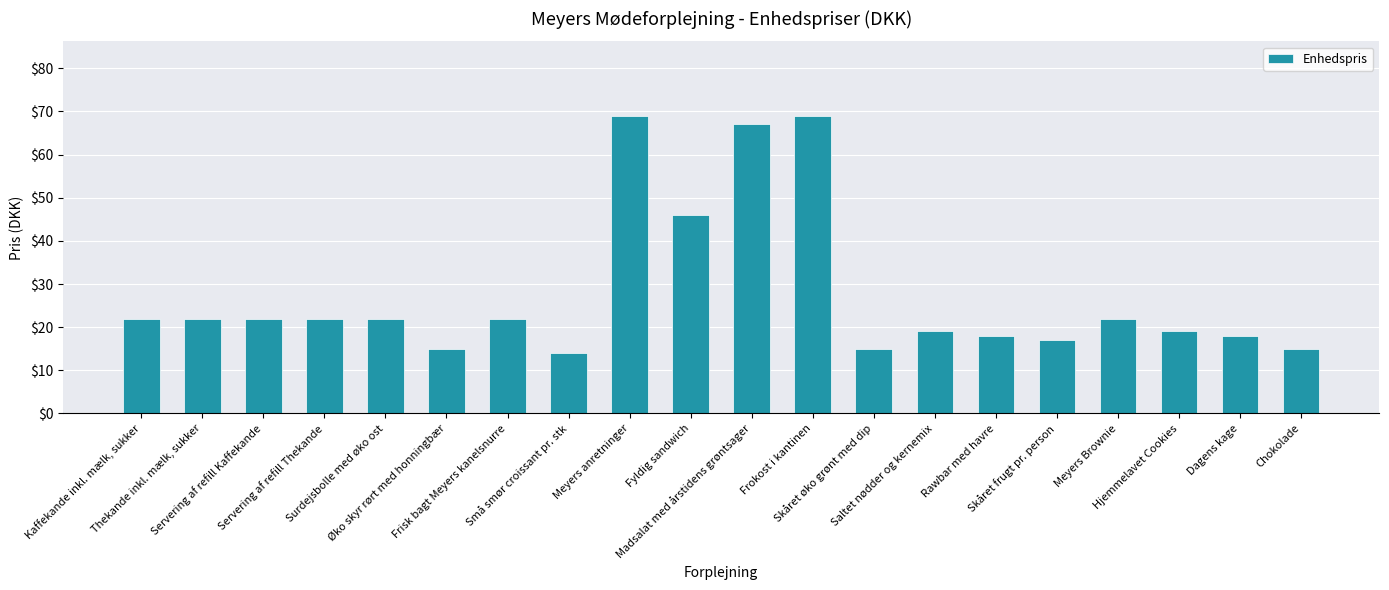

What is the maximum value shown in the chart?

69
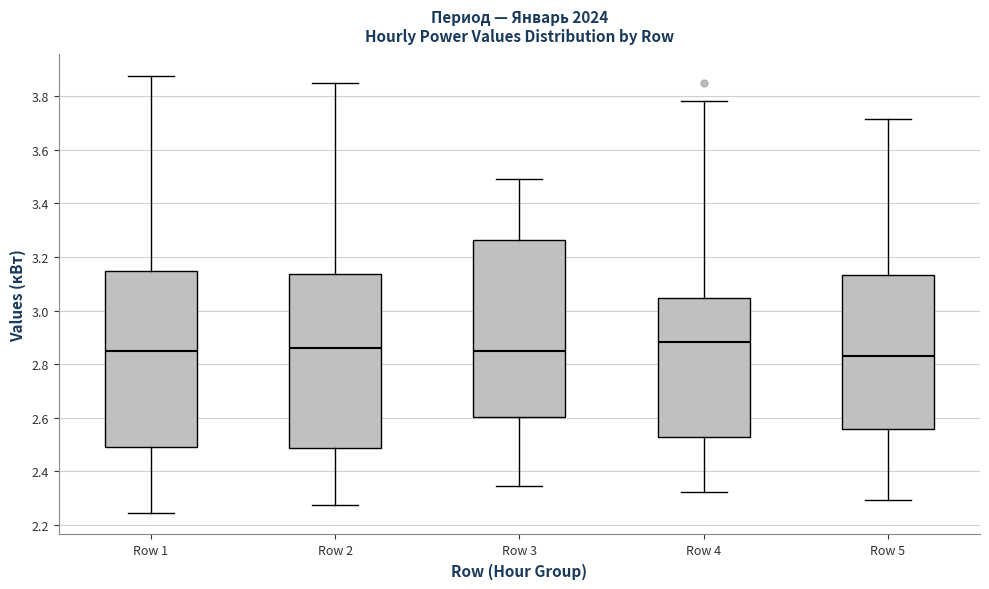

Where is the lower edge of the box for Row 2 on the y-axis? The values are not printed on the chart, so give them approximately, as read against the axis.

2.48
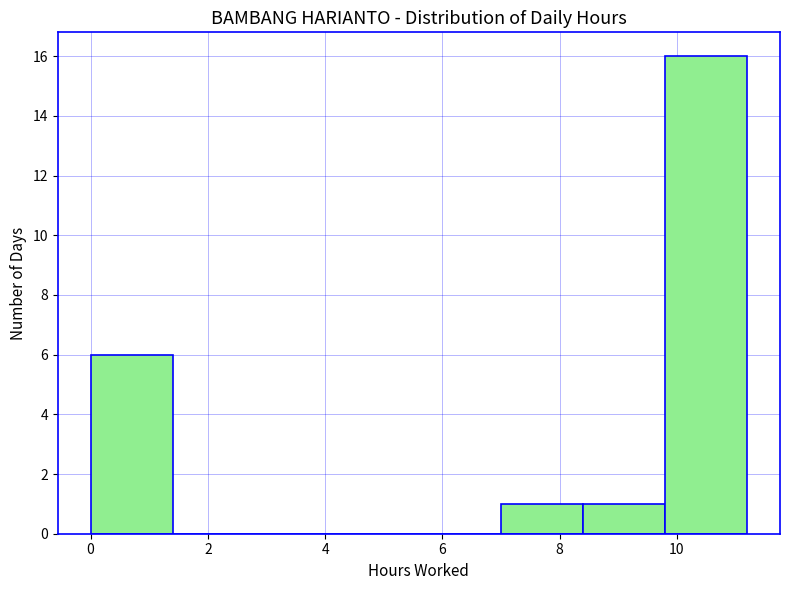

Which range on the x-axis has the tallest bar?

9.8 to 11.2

——

## What to work on:
Copy out all the text in these items word for word, without the pictures.

## Result:
What is the maximum value shown in the chart?

69

Where is the lower edge of the box for Row 2 on the y-axis? The values are not printed on the chart, so give them approximately, as read against the axis.

2.48

Which range on the x-axis has the tallest bar?

9.8 to 11.2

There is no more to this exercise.